Datang ke Jatim Dokter Tirta Ungkap Penyebab Kasus Covid-19 Tak Turun Juga, Singgung Soal Konflik
Dokter Tirta ungkap soal masih tingginya kasus Covid-19 di Jawa Timur. Bukan soal konspirasi. Lalu soal apa?
Penulis: Sofyan Arif Candra Sakti | Editor: Januar
Dokter Tirta ungkap soal masih tingginya kasus Covid-19 di Jawa Timur. Bukan soal konspirasi. Lalu soal apa?
Laporan Wartawan TribunJatim.con, Sofyan Arif Candra
TRIBUNJATIM.COM, SURABAYA - Relawan Medis Gugus Tugas Percepatan Penanganan Covid-19 Jawa Timur, dr Tirta Mandira Hudhi menilai masalah penanganan Covid-19 di Jawa Timur terutama di Surabaya sangat kompleks.
Permasalahan inilah yang menurutnya menghambat penanganan di Covid-19 Jawa Timur sehingga berjalan tidak optimal dan penularan masih terus terjadi.
Masalah yang pertama adalah narasi ketakutan Covid-19 yang terlalu berlebihan di Jawa Timur.
Semenjak kasus di Surabaya meningkat drastis dan angka Kasus Covid-19 di Jawa Timur menyalib DKI Jakarta, banyak yang menarasikan seolah Surabaya seperti medan perang.
"Pokoknya medeni (menakutkan) kalau kamu ke Surabaya sudah pasti mati lah," kata dr Tirta di RS Lapangan Covid-19 Jawa Timur, Jalan Indrapura, Surabaya, Rabu (8/7/2020).
• Lindungi Prajurit dari Covid-19, Koarmada II Gelar Baksos Untuk Warga RSS Wonosari Surabaya
Akibatnya banyak masyarakat Surabaya yang menolak untuk melakukan rapid test karena ketakutan yang berlebihan terhadap Covid-19.
"Mereka takut bukan karena konspirasi atau rapid test nya tidak akurat tapi karena takut tidak kerja kalau reaktif," lanjut dokter lulusan UGM ini.
Hal ini menyebabkan Tracing atau penelurusan Covid-19 di Jawa Timur sulit dilakukan sehingga penularan sulit dihentikan.
"Yang Kedua, konflik karena adanya kebijakan-kebijakan yang bertentangan satu sama lain oleh kalangan elit," kata dr Tirta.
Menurut dr Tirta hal tersebut menyebabkan perbedaan opini di akar rumput.
"Kalau atasnya berantem, dibawah juga berantem karena perbedaan opini.
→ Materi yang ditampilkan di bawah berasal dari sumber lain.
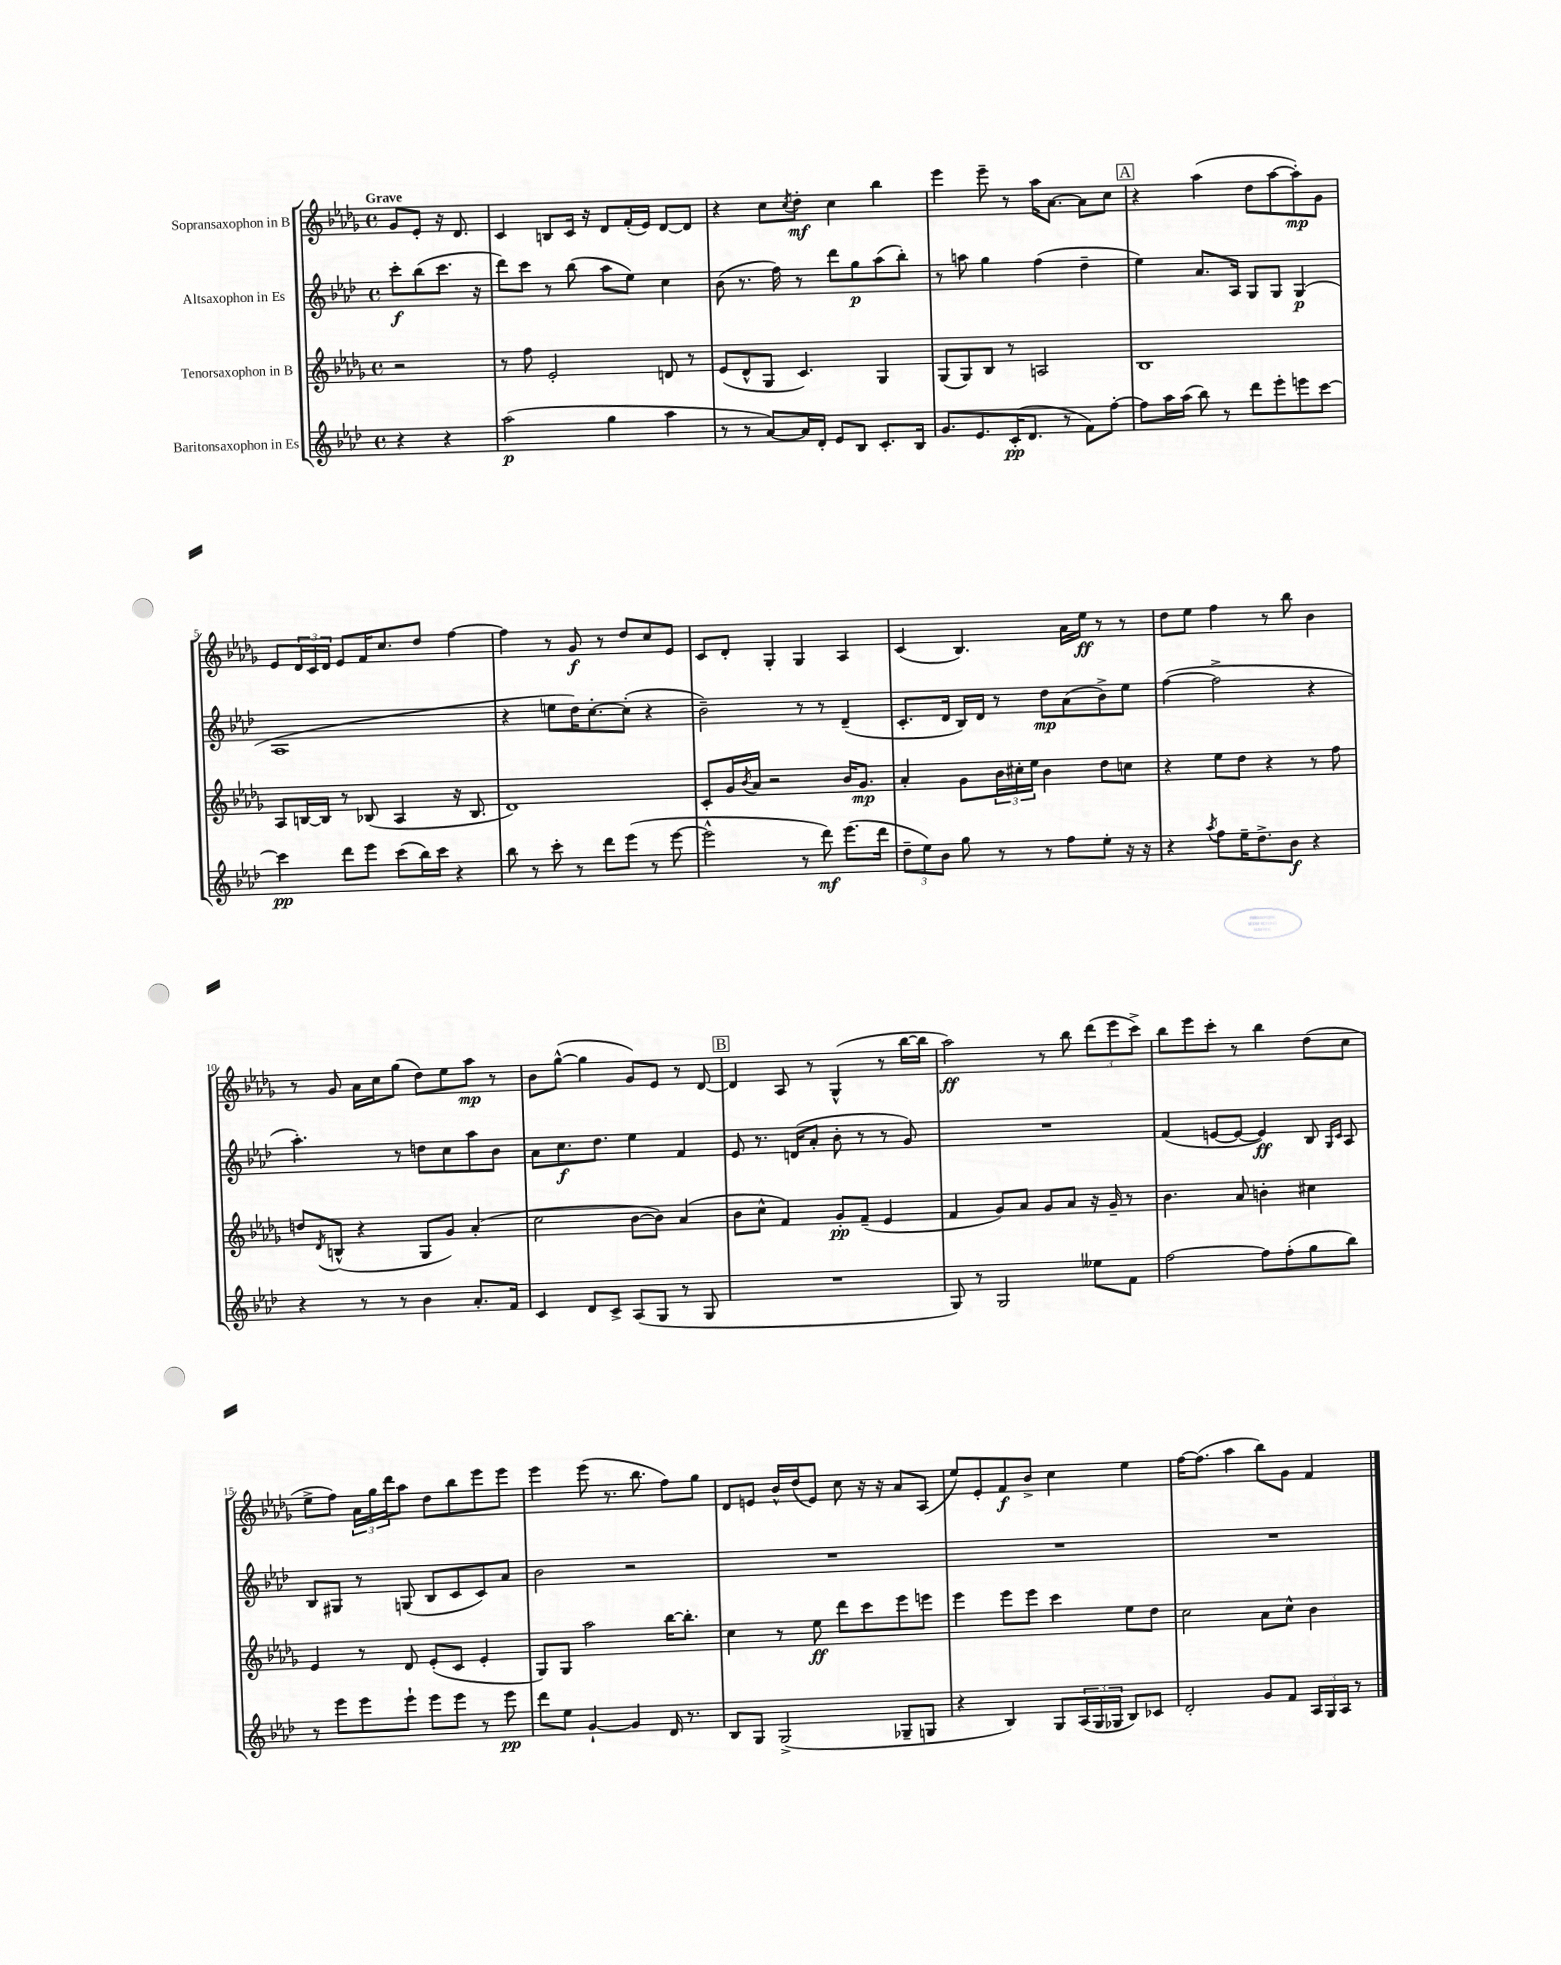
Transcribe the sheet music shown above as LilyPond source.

<<
\new StaffGroup <<
\new Staff = "s0" \with { instrumentName = "Sopransaxophon in B" } {
    \clef treble \key des \major \defaultTimeSignature \time 4/4 \partial 2 \tempo "Grave"
    ges'8 ees'8-. r16 des'8. |
    c'4 b8 c'16 r16 des'8 f'16-.( ees'16) des'8~ des'8 |
    r4 c''8 \acciaccatura { c''8 } des''8-.\mf c''4 bes''4 |
    ees'''4 ees'''8-- r8 aes''16 aes'8.~ aes'8 c''8 |
    \mark \markup { \box "A" } r4 aes''4( des''8 aes''8~ aes''8-.\mp) ges'8 |
    ees'8 \tuplet 3/2 { des'16 c'16 des'16 } ees'8 f'16 c''8. des''8 f''4~ |
    f''4 r8 ges'8\f r8 des''8 c''8 ees'8 |
    c'8 des'8-. ges4-. ges4 aes4 |
    c'4( bes4.) aes'16 ees''16\ff r8 r8 |
    des''8 ees''8 f''4 r8 bes''8 bes'4 |
    r8 ges'8 aes'16 c''16 ges''8( des''8) ees''8 aes''8\mp r8 |
    bes'8 ges''8~-^( ges''4 ges'8) ees'8 r8 des'8~ |
    \mark \markup { \box "B" } des'4 aes8 r8 ges4-^( r8 bes''16~ bes''16 |
    aes''2\ff) r8 bes''8 \tuplet 3/2 { des'''8( ees'''8 c'''8->) } |
    bes''8 ees'''8 c'''8-. r8 bes''4 des''8( c''8 |
    ees''8-> f''8) \tuplet 3/2 { aes'16 ges''16 des'''16 } aes''8 des''8 bes''8 ees'''8 ees'''8 |
    ees'''4 ees'''8( r8. bes''8. f''8) ges''8 |
    des'8 e'8 bes'16-^ des''16( e'8) c''8 r16 r16 aes'8 aes8( |
    ees''8) ees'8-. f'8\f bes'8-> c''4 ees''4 |
    f''16~ f''8.( aes''4 bes''8) ges'8 f'4 \bar "|." |
}
\new Staff = "s1" \with { instrumentName = "Altsaxophon in Es" } {
    \clef treble \key aes \major \defaultTimeSignature \time 4/4 \partial 2
    c'''8-.\f bes''8( c'''8. r16 |
    des'''8) c'''8 r8 bes''8( aes''8 ees''8) c''4 |
    bes'8( r8. f''16) r8 des'''8 g''8\p aes''8( bes''8-.) |
    r8 a''8 g''4 f''4( des''4-- |
    \mark \markup { \box "A" } ees''4) aes'8. aes16 g8 g8 g4\p( |
    aes1 |
    r4 e''8 des''16) c''8.~-. c''8-.( r4 |
    bes'2--) r8 r8 des'4--( |
    c'8.-. des'16 bes16) des'16 r8 des''8\mp aes'8( bes'8->) ees''8 |
    f''4~( f''2-> r4 |
    aes''4.-.) r8 d''8 c''8 aes''8 bes'8 |
    aes'8 c''8.\f des''8. ees''4 f'4 |
    \mark \markup { \box "B" } ees'8 r8. d'16( aes'8-. bes'8-. r8 r8 g'8) |
    R1 |
    f'4( e'8~ e'8~ e'4\ff) bes8 \grace { g16 c'16 } aes8 |
    bes8 gis8 r8 g8( bes8 c'8 c'8) aes'8 |
    bes'2 r2 |
    R1 |
    R1 |
    R1 \bar "|." |
}
\new Staff = "s2" \with { instrumentName = "Tenorsaxophon in B" } {
    \clef treble \key des \major \defaultTimeSignature \time 4/4 \partial 2
    r2 |
    r8 f''8 ees'2-. d'8 r8 |
    ees'8( des'8-^ ges8 c'4.) ges4 |
    ges8( ges8) bes8 r8 a2 |
    \mark \markup { \box "A" } bes1 |
    aes8 b16~ b16 r8 bes8( aes4 r16 bes8. |
    des'1) |
    c'8-. ges'16 \acciaccatura { bes'8 } aes'16 r2 bes'16 ges'8.\mp |
    aes'4-. ges'8 \tuplet 3/2 { bes'16 cis''16-. ees''16 } bes'4 des''8 c''8 |
    r4 ees''8 des''8 r4 r8 f''8 |
    d''8 \acciaccatura { des'8 } b8-^( r4 ges8 ges'8) aes'4-.( |
    c''2 bes'8~ bes'8) aes'4( |
    \mark \markup { \box "B" } bes'8 c''8-^ f'4) ges'8-.\pp f'8--( ees'4 |
    f'4 ges'8) aes'8 ges'8 aes'8 r16 ges'16-- r8 |
    bes'4. aes'8 b'4-. cis''4 |
    ees'4 r8 des'8 ees'8-.( c'8 ees'4-. |
    ges8) ges8 aes''2 bes''16~ bes''8.-. |
    c''4 r8 ees''8\ff des'''8 c'''8 ees'''8 e'''8 |
    ees'''4 ees'''8 ees'''8 c'''4 ees''8 des''8 |
    c''2 aes'8 c''8-^ bes'4 \bar "|." |
}
\new Staff = "s3" \with { instrumentName = "Baritonsaxophon in Es" } {
    \clef treble \key aes \major \defaultTimeSignature \time 4/4 \partial 2
    r4 r4 |
    aes''2\p( g''4 aes''4 |
    r8 r8 aes'8~) aes'16 des'16-. ees'8 bes8 c'8.-. bes16 |
    g'8. ees'8. c'16-.\pp( des'8. r8 f'8) f''8~-. |
    \mark \markup { \box "A" } f''8 aes''16 aes''16( bes''8) r8 des'''8 ees'''8-. e'''8 c'''8~ |
    c'''4\pp des'''8 ees'''8 c'''8( bes''16) c'''16 r4 |
    bes''8 r8 c'''8-. r8 des'''8 ees'''8( r8 ees'''8~ |
    ees'''2-^ r8 des'''8\mf) ees'''8.( des'''16 |
    \tuplet 3/2 { des''8-- ees''8) bes'8 } g''8 r8 r8 f''8 ees''8-. r16 r16 |
    r4 \acciaccatura { aes''8 } f''8 ees''16-- des''8.-> bes'8\f r4 |
    r4 r8 r8 bes'4 aes'8.-. f'16 |
    c'4 des'8 c'8-> aes8( g8 r8 g8 |
    \mark \markup { \box "B" } R1 |
    g8) r8 g2 eeses''8 f'8 |
    f''2~ f''8 f''8-.( g''8 bes''8) |
    r8 ees'''8 ees'''8 ees'''8-! ees'''8 ees'''8 r8 ees'''8\pp |
    des'''8 ees''8 g'4~-! g'4 des'16 r8. |
    bes8 g8 g2->( ges8-- g8 |
    r4 bes4) g8 \tuplet 3/2 { aes16( g16 ges16 } bes8) ces'8 |
    des'2-. g'8 f'8 \tuplet 3/2 { aes16 g16 aes16 } r8 \bar "|." |
}
>>
>>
Ada kampung yang percaya Covid-19 ada yang tidak percaya Covid-19, ini karena edukasi yang tidak sampai ke bawah," lanjutnya.
Konflik yang ketiga adalah adanya tuduhan dan fitnah nakes yang membisniskan Covid-19. Hal tersebut menurut dr Tirta sangat menyedihkan karena Nakes bekerja sesuai SOP yang sudah ditetapkan.
"Kalau A ya A. Karena kalu kita bekerja tidak sesuai SOP maka akan dianggap malpraktek dan mendapatkan tuntutan hukum," ucapnya.
Dari semua konflik tersebut, yang paling berdampak besar adalah pembelaan masing-masing antara pro dan kontra suatu kebijakan.
"Yang paling rugi ada dua, yaitu Nakes dan masyarakat akar rumput," ucap pengusaha jasa cuci sepatu ini.
Untuk itu, di Jawa Timur dr Tirta bersama Gugus Tugas Percepatan Penanganan Covid-19 Jawa Timur melakukan edukasi terutama di Surabaya kepada para pengunjung pasar.
Hal ini karena banyaknya klaster penularan Covid-19 yang berasal dari pasar tradisional.
Selain itu, dr Tirta juga melakukan edukasi dengan cara diskusi dua arah dengan suporter bola di Surabaya yaitu Bonek.